Qual tem sido a melhor parte de sua experiência?
A melhor parte é descobrir que o destino cuida de você, mesmo você não querendo. Fiz tanta besteira na carreira e na vida, mas sabendo que todas elas estavam ensaiadas em algum lugar, escritas. Na minha vida, o final está sendo maravilhoso. O final que digo vai demorar ainda uns 30 anos. Vai ter muita cortina para se abrir. Estou em plena atividade, voz ótima, com muita inspiração, cabeça boa e escrevendo muito bem, que é a virtude de que mais me orgulho.
Você continua compondo muito?
Quase não consegui dormir aqui em Londrina porque é dupla me ligando toda hora. Estou fazendo um trabalho para o Guilherme e Santiago que é poesia no meio das músicas. E meu espectro aumentou porque estou fazendo rock também, para o Léo Jaime e até para o João Gordo. Só tenho uma frustração, de não penetrar na camada ''cult''. Esse pessoal não me acha ruim, nem bom, nem nada. Eles simplesmente não acham nada.
Você se sente injustiçado por isso?
Muito, porque tenho certeza de que minha obra é boa. Ela não é como fulano de tal, não é como sicrano, não é como deveria ser, mas existe e é autêntica. Meu verso é batatinha quando nasce. Só que o que eu digo, as histórias que conto, precisam ser mais analisadas.
O Moacyr Franco consegue tirar férias?
Não, e detesto. Gosto de curtir as horas que tenho com minha família. Minha casa é um verdadeiro ''resort''. Tem 15 cachorros, lago, peixe, pato, ganso. É uma roça cercada de mato. Sou pobre, sou duro, porque gasto tudo o que consigo ganhar.
Mas você fatura bem com direitos autorais?
Acho que ganho melhor do que muita gente da minha classe. Gravo muita música com muita gente diferente. Agora, por exemplo, descobri que o Zeca Pagodinho gosta muito de mim. Vou aproveitar e pular na garupa dele. Quero que ele grave uns dois ou três sambas meus.
Você também está escrevendo dois livros?
Me encomendaram dois livros. Quando os caras vêem que você está perto de morrer eles pedem para escrever bastante. Todos são muito fãs das minhas histórias desde garoto até os meus quase 10 casamentos. Acho que é um bom acervo para deixar para a Daniele e meus filhos.
Com tantos anos de carreira que emoção você ainda sente em se apresentar ao ar livre?
Fico muito contente em saber que me chamam para fazer show.
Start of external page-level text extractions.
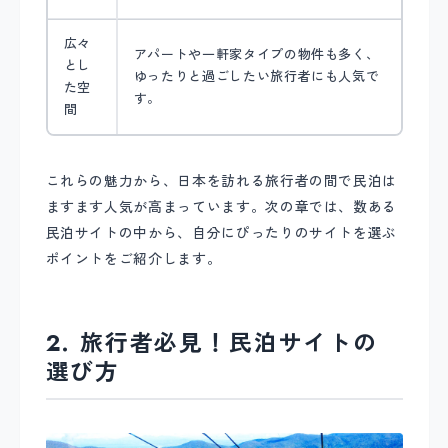
広々
アパートや一軒家タイプの物件も多く、
とし
ゆったりと過ごしたい旅行者にも人気で
た空
す。
間
これらの魅力から、日本を訪れる旅行者の間で民泊は
ますます人気が高まっています。次の章では、数ある
民泊サイトの中から、自分にぴったりのサイトを選ぶ
ポイントをご紹介します。
2. 旅行者必見！民泊サイトの
選び方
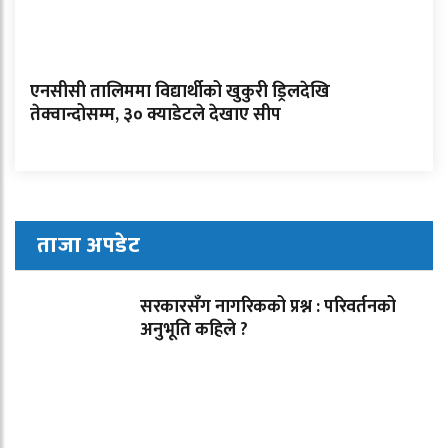
एनसीसी तालिममा विद्यार्थीको खुकुरी ड्रिलदेखि
तेक्वान्दोसम्म, ३० क्याडेटले देखाए सीप
ताजा अपडेट
सरकारसँग नागरिकको प्रश्न : परिवर्तनको
अनुभूति कहिले ?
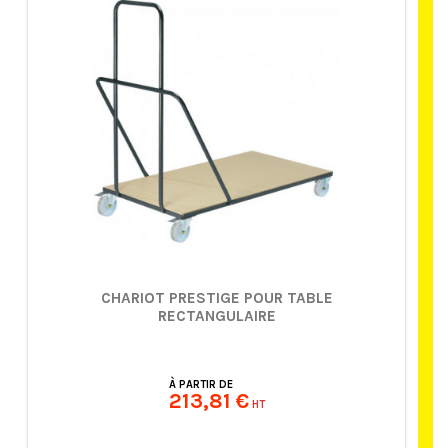
CHARIOT PRESTIGE POUR TABLE
RECTANGULAIRE
À PARTIR DE
213,81 €
HT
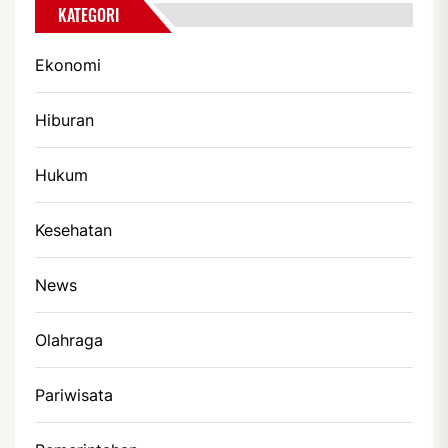
KATEGORI
Ekonomi
Hiburan
Hukum
Kesehatan
News
Olahraga
Pariwisata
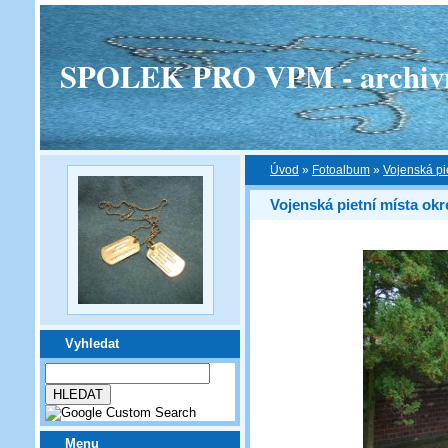
SPOLEK PRO VPM - archivní v
Úvod
»
Fotoalbum
»
Vojenská pi
Vojenská pietní místa okr
Vyhledat
Menu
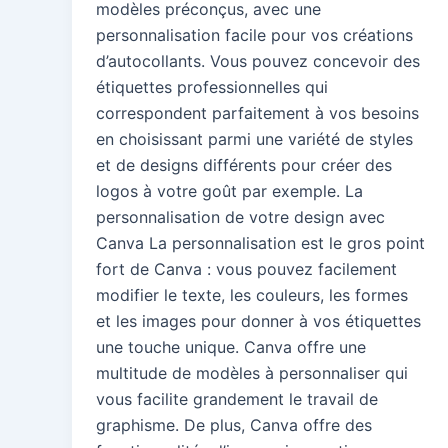
modèles préconçus, avec une
personnalisation facile pour vos créations
d’autocollants. Vous pouvez concevoir des
étiquettes professionnelles qui
correspondent parfaitement à vos besoins
en choisissant parmi une variété de styles
et de designs différents pour créer des
logos à votre goût par exemple. La
personnalisation de votre design avec
Canva La personnalisation est le gros point
fort de Canva : vous pouvez facilement
modifier le texte, les couleurs, les formes
et les images pour donner à vos étiquettes
une touche unique. Canva offre une
multitude de modèles à personnaliser qui
vous facilite grandement le travail de
graphisme. De plus, Canva offre des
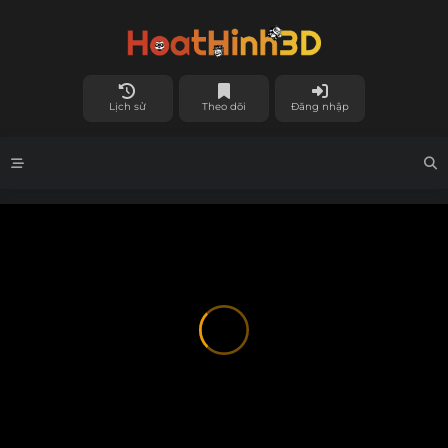
Lịch sử
Theo dõi
Đăng nhập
Mas tenho certeza que enche de gente por causa do amplo espectro do pessoal que me assiste. Antes, porque era um ídolo dos anos 60 e 70 e os velhos vêm. Depois, foi a fase da música sertaneja, na qual sou o compositor de uma dezena de sucessos. Esse pessoal na faixa dos 30 e 40 também comparece. Agora, na ''Praça É Nossa'', com o Jeca Gay, a criançada também curte. E mais ainda. Há dois anos, a Rita Lee colocou minha música ''Tudo vira bosta'' na novela e as faculdades começaram a me chamar para fazer palestras.
Você já veio diversas outras vezes para Londrina...
Já vim muitas vezes. Já tomei cana em Londrina de tudo que é jeito que você possa imaginar. Sei a história de Londrina da década de 60 até hoje. Sempre gosto da cidade como era, mesmo na minha terra. Lá, quando me perguntam, eu digo que amo a cidade que está embaixo do asfalto. Sempre gosto mais do simples. Sou antiprogresso. Eu gosto do desenvolvimento da mente, o resto só foi prejudicial para todo mundo.